Canadian vessels chased down and fired on the Spanish vessel on Thursday before capturing it and towing it to Canada in a dispute over fish stocks.
EU ambassadors decided at an emergency meeting on Friday to order the European Commission, the EU's executive, to draw up a list of retaliatory action by the beginning of next week.
"It does not exclude any measure," Commission spokesman Joao Vale de Almeida said.
In a strongly worded statement, the ambassadors demanded that Ottawa immediately release the Spanish vessel, calling the seizure "an illegal and totally unacceptable act".
Almeida said EU fishermen were not violating international law and they had every right to fish in those waters and to remain there.
In addition, the EU froze a scientific cooperation agreement with Canada which was to have been approved by EU research ministers on Friday.
Canada's ambassador to the EU, Jacques Roy, criticised the move. "It's disappointing that the EU has taken measures which have nothing to do with fishing," he said.
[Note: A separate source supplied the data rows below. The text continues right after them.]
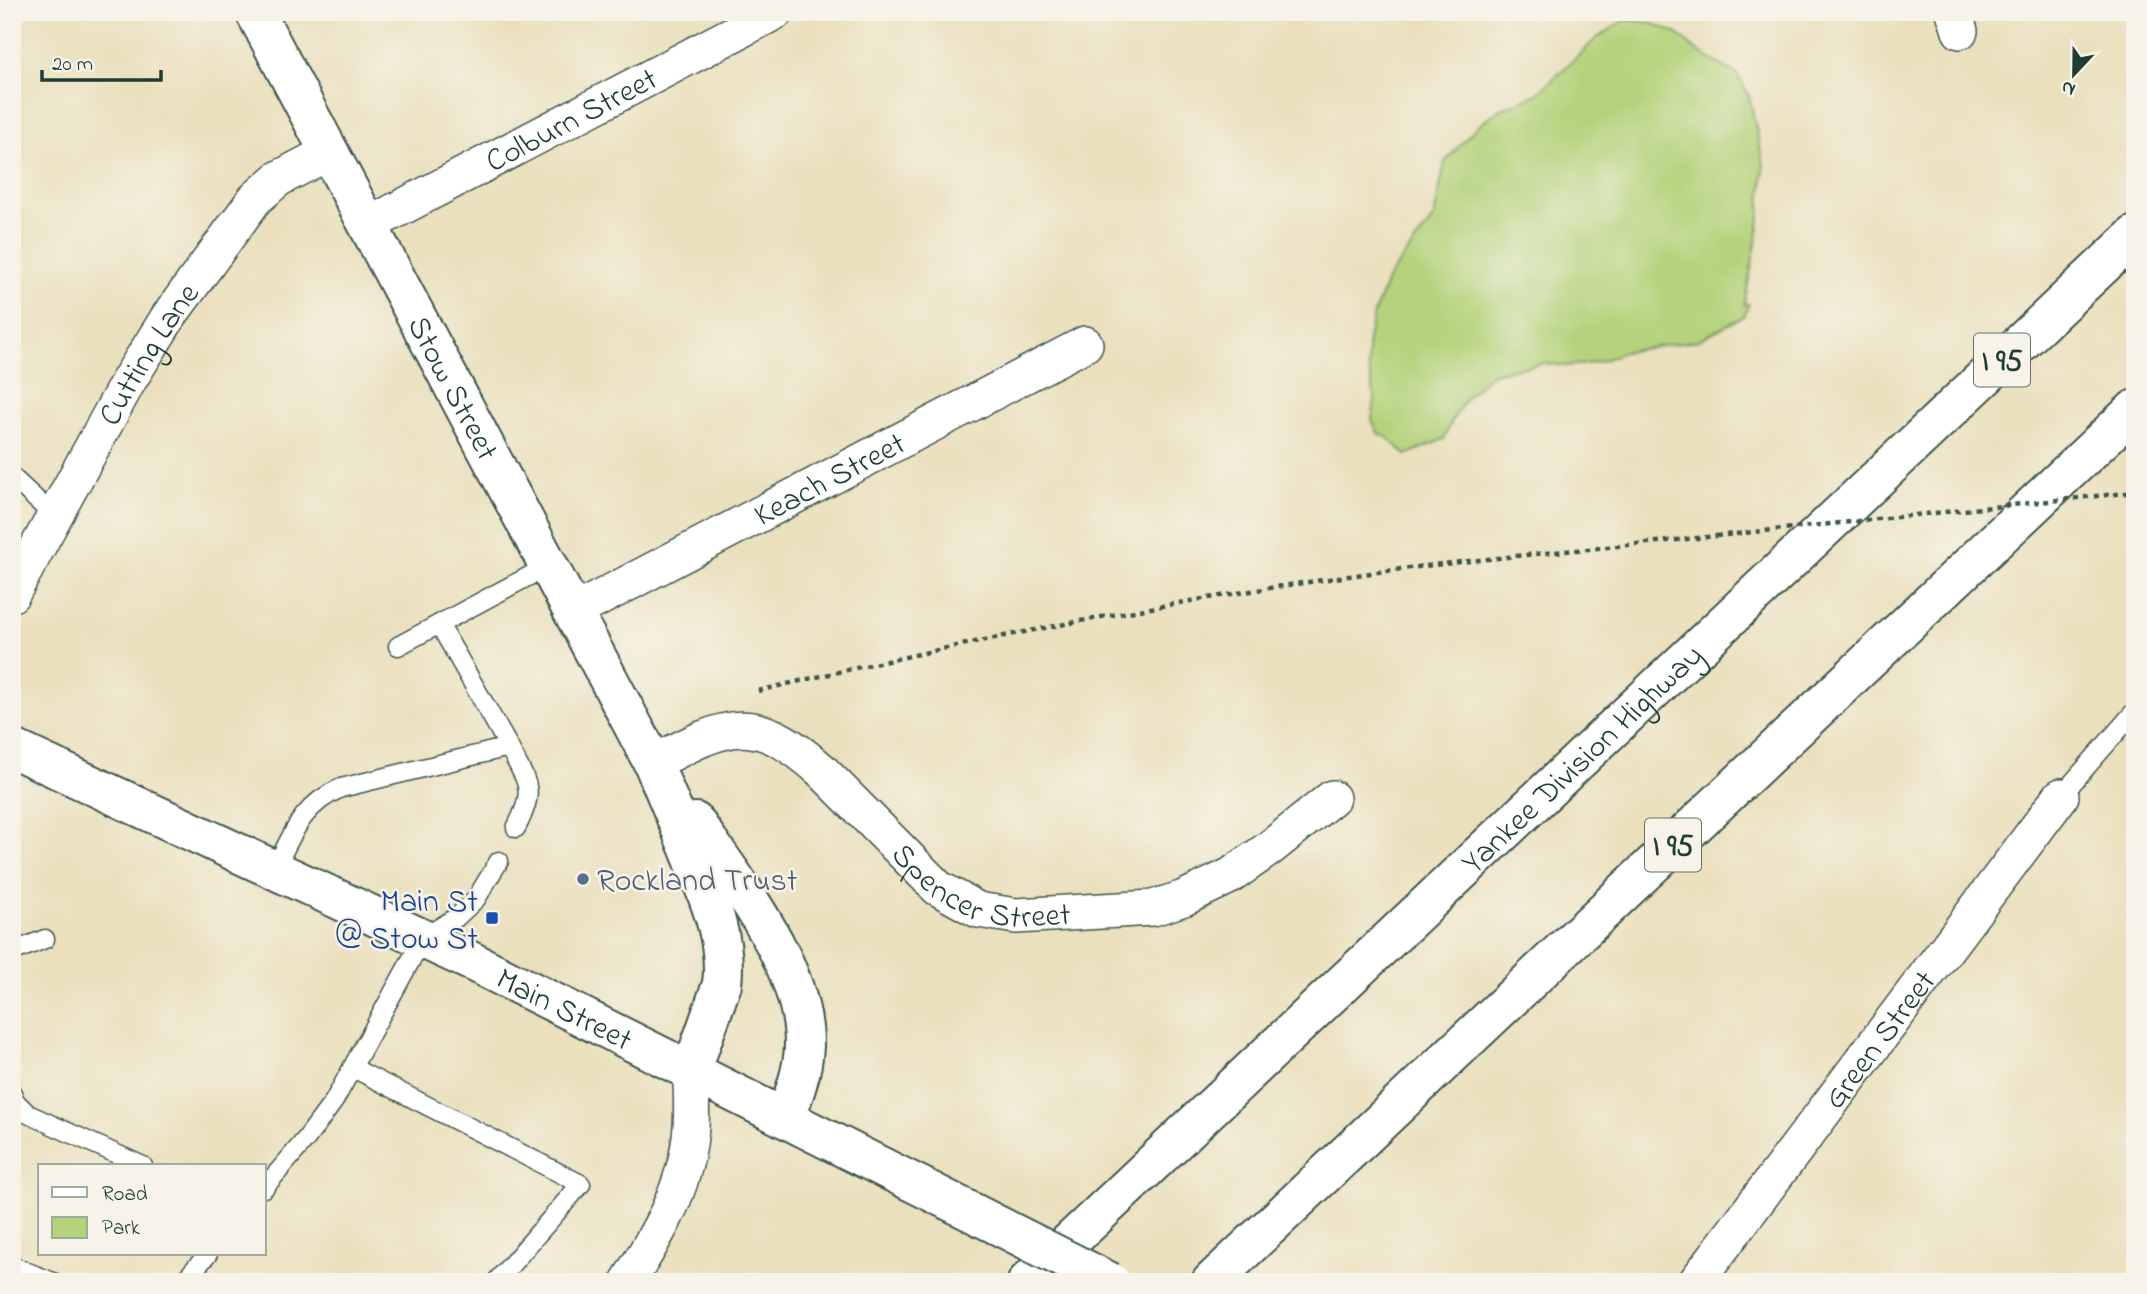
<svg xmlns="http://www.w3.org/2000/svg" width="2147" height="1294" viewBox="0 0 2147 1294" font-family="'Indie Flower',sans-serif">
	<rect width="100%" height="100%" fill="#f7f3e8"/>
	<filter id="ink" filterUnits="userSpaceOnUse"><feTurbulence type="fractalNoise" baseFrequency=".0143" numOctaves="2"/><feDisplacementMap in="SourceGraphic" scale="14" xChannelSelector="R" yChannelSelector="G"/><feConvolveMatrix kernelMatrix="1 2 1 2 8 2 1 2 1" color-interpolation-filters="sRGB"/></filter>
	<filter id="wash" filterUnits="userSpaceOnUse"><feTurbulence type="fractalNoise" baseFrequency=".00686" numOctaves="4" result="noise"/><feDisplacementMap in="SourceGraphic" scale="28" xChannelSelector="R" yChannelSelector="G"/><feGaussianBlur stdDeviation="1.57" result="paint"/><feColorMatrix in="noise" values="0 0 0 0 0 0 0 0 0 0 0 0 0 0 0 0 0 1.4 0 .05"/><feComposite in="paint" operator="in"/></filter>
	<g filter="url(#wash)">
		<rect width="100%" height="100%" fill="#eae0bd"/>
		<!-- green -->
		<path fill="#b4d37b" stroke="#6a8858" stroke-width="2" d="M1626,19L1651,23L1678,34L1698,52L1737,74L1749,96L1764,165L1759,227L1744,305L1749,304L1744,316L1698,340L1623,352L1604,360L1587,364L1565,366L1544,363L1493,373L1468,395L1452,421L1444,439L1406,455L1387,437L1378,433L1372,420L1375,400L1368,365V339L1375,310L1388,278L1434,217L1445,162L1476,127L1499,110L1537,94L1597,38Z"/>
	</g>
	<g filter="url(#ink)">
		<g fill="none" stroke-linecap="round" stroke-linejoin="round">
			<!-- lane casing -->
			<g stroke="#3d5549" stroke-width="21">
				<path id="lane" d="M12,477L54,516
					M398,646L548,566
					M509,747C527,784 537,788 516,828
					M2061,796L2135,711
					M275,869C293,833 302,805 341,788L509,747L439,624
					M12,952L45,939
					M353,1068L581,1184L496,1282
					M12,1093L15,1101L28,1114L143,1166
					M264,1188L306,1139L334,1101L423,938L457,917L476,899L499,861
					M12,1266L53,1282
					M183,1282L208,1254"/>
			</g>
			<!-- street casing -->
			<g stroke="#3d5549" stroke-width="38">
				<g id="street">
					<path d="M1954,12L1960,31"/>
					<path id="s1" d="M368,225L775,12"/>
					<path id="s2" d="M12,594L129,380L169,316L255,199L278,179L329,152"/>
					<path id="s3" d="M573,612L1085,344"/>
					<path id="s4" d="M653,763C728,724 753,710 821,770L938,888L978,910L1016,916L1153,908L1184,898L1230,876L1270,848L1332,798"/>
					<path d="M628,1282C656,1237 684,1191 690,1137C693,1116 691,1093 691,1072"/>
					<path id="s5" d="M1696,1282L2061,796"/>
				</g>
			</g>
			<!-- secondary casing -->
			<g stroke="#3d5549" stroke-width="42">
				<g id="secondary">
					<path id="s6" d="M255,12L653,763C665,792 677,820 689,849C706,892 728,937 722,984L691,1072"/>
					<path id="s7" d="M12,748L475,963L932,1192"/>
					<path d="M695,822C738,884 805,967 804,1046C803,1071 794,1095 785,1118"/>
				</g>
			</g>
			<!-- highway casing -->
			<g stroke="#3d5549" stroke-width="42">
				<g id="highway">
					<path id="s8" d="M1027,1282L2135,235"/>
					<path d="M1211,1282L2135,409"/>
				</g>
			</g>
			<!-- path -->
			<path stroke="#3d5549" stroke-width="4.5" stroke-dasharray="5 5" stroke-linecap="butt" d="M758,691C944,646 1133,608 1322,580C1453,560 1585,550 1716,536"/>
			<!-- lane -->
			<use href="#lane" stroke="#fff" stroke-width="18"/>
			<!-- street -->
			<use href="#street" stroke="#fff" stroke-width="35"/>
			<!-- secondary -->
			<use href="#secondary" stroke="#fff" stroke-width="38"/>
			<!-- highway -->
			<use href="#highway" stroke="#fff" stroke-width="38"/>
			<!-- secondary-bridge casing -->
			<g stroke="#3d5549" stroke-width="42" stroke-linecap="butt">
				<path id="secondary-bridge" d="M932,1192L1110,1282"/>
			</g>
			<!-- path-bridge -->
			<path stroke="#3d5549" stroke-width="4.5" stroke-dasharray="5 5" stroke-linecap="butt" d="M1716,536L2135,492"/>
			<!-- secondary-bridge -->
			<use href="#secondary-bridge" stroke="#fff" stroke-width="38"/>
		</g>
	</g>
	<!-- markers -->
	<circle fill="#5c6f8a" stroke="#f7f3e8" stroke-width="2.5" cx="583" cy="879" r="7"/>
	<rect fill="#1a4fb4" stroke="#f7f3e8" stroke-width="2.5" x="485" y="911" width="14" height="14" rx="3.5"/>
	<g text-anchor="middle" stroke-width="5" stroke-linejoin="round" paint-order="stroke">
		<!-- shield labels -->
		<g fill="#f7f3e8" stroke="#60746a" stroke-width="2">
			<rect x="1974" y="333.5" width="56" height="53" rx="5"/>
			<rect x="1645" y="818.5" width="56" height="53" rx="5"/>
		</g>
		<g font-size="30" font-weight="bold" fill="#1f3d34">
			<text x="2002" y="370">I 95</text>
			<text x="1673" y="855">I 95</text>
		</g>
		<!-- street labels -->
		<g font-size="32" fill="#1f3d34" stroke="#f7f3e8">
			<text dy="11" stroke="none"><textPath href="#s1" startOffset="229">Colburn Street</textPath></text>
			<text dy="11" stroke="none"><textPath href="#s2" startOffset="276">Cutting Lane</textPath></text>
			<text dy="11" stroke="none"><textPath href="#s6" startOffset="425">Stow Street</textPath></text>
			<text dy="11" stroke="none"><textPath href="#s3" startOffset="289">Keach Street</textPath></text>
			<text dy="11" stroke="none"><textPath href="#s8" startOffset="763">Yankee Division Highway</textPath></text>
			<text dy="11" stroke="none"><textPath href="#s4" startOffset="394">Spencer Street</textPath></text>
			<text dy="11" stroke="none"><textPath href="#s7" startOffset="611">Main Street</textPath></text>
			<text dy="11" stroke="none"><textPath href="#s5" startOffset="304">Green Street</textPath></text>
		</g>
		<!-- service labels -->
		<g font-size="32" fill="#4e5e75" stroke="#f7f3e8" text-anchor="start">
			<text x="597" y="890">Rockland Trust</text>
		</g>
		<!-- transit labels -->
		<g font-size="32" fill="#164399" stroke="#f7f3e8" text-anchor="end">
			<text x="478" y="911">Main St<tspan x="478" dy="37">@ Stow St</tspan></text>
		</g>
	</g>
	<!-- margin -->
	<rect width="2147" height="1294" fill="none" stroke="#f7f3e8" stroke-width="42"/>
	<!-- legend -->
	<rect x="38" y="1164" width="228" height="91" fill="#f7f3e8" stroke="#a1aaa0" stroke-width="2"/>
	<rect x="52" y="1187" width="35" height="10" fill="#ffffff" stroke="#a1aaa0" stroke-width="2"/>
	<text x="102" y="1200" font-size="21" fill="#1f3d34">Road</text>
	<rect x="52" y="1217" width="35" height="21" fill="#b4d37b" stroke="#a1aaa0" stroke-width="2"/>
	<text x="102" y="1234" font-size="21" fill="#1f3d34">Park</text>
	<!-- north arrow -->
	<g transform="translate(2074 74) rotate(202)" stroke="#f7f3e8" stroke-width="5" paint-order="stroke">
	<path d="M0-5L12 26L0 18L-12 26Z" fill="#1f3d34"/>
	<text y="-10" font-size="19" font-weight="bold" text-anchor="middle" fill="#1f3d34">N</text>
	</g>
	<!-- scale -->
	<path d="M42 70v10h119v-10" fill="none" stroke="#1f3d34" stroke-width="3.5"/>
	<text x="52" y="70" font-size="21" fill="#1f3d34" stroke="#f7f3e8" stroke-width="5" paint-order="stroke">20 m</text>
</svg>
Canada was prepared to negotiate but only on condition that fishing stop in the disputed zone during the talks, he added.
During the incident on Thursday, a Canadian gunboat fired four bursts of warning shots across the bow of the Spanish vessel, the Estai, before an armed boarding crew arrested the ship's master and towed the boat towards the Canadian province of Newfoundland.
The European Commission called the move "piracy" and a flagrant violation of international law.
In Madrid, Spain said it had sent a naval ship to the North Atlantic to back its beleaguered fishermen.
A Spanish minister on Friday demanded EU sanctions against Canada for seizing the boat.
"It is quite impossible that any country should allow itself the luxury of machine gunning a boat fishing in international waters," said Xoan Caamano, fisheries minister of the northern Spanish region of Galicia, home of the Estai.
Portugal, which has fishing boast in the disputed area, also protested. Minister for Maritime Affairs Eduardo Azevedo Soares said the fishing boats were "the victim of an act of gross disrespect for international rules and for the climate of harmony which should reign in international waters".
Canada said the action outside its legal territorial limits was an attempt to conserve threatened stocks of of Greenland halibut, also known as turbot.
Roy said that Canada was engaged in a race against time to protect the last groundfish stock in the northwest Atlantic.
"This is the main battle," he said.
The seizure is the part of a simmering fishing dispute that
erupted after the EU rejected its share of a 27,000 tonne quota for 1995 fixed last month by the 15 member Northwest Atlantic Fisheries Organisation (NAFO) and instead set itself a higher limit.
The EU Commission has called for a special NAFO meeting by March 20 to try and resolve the crisis.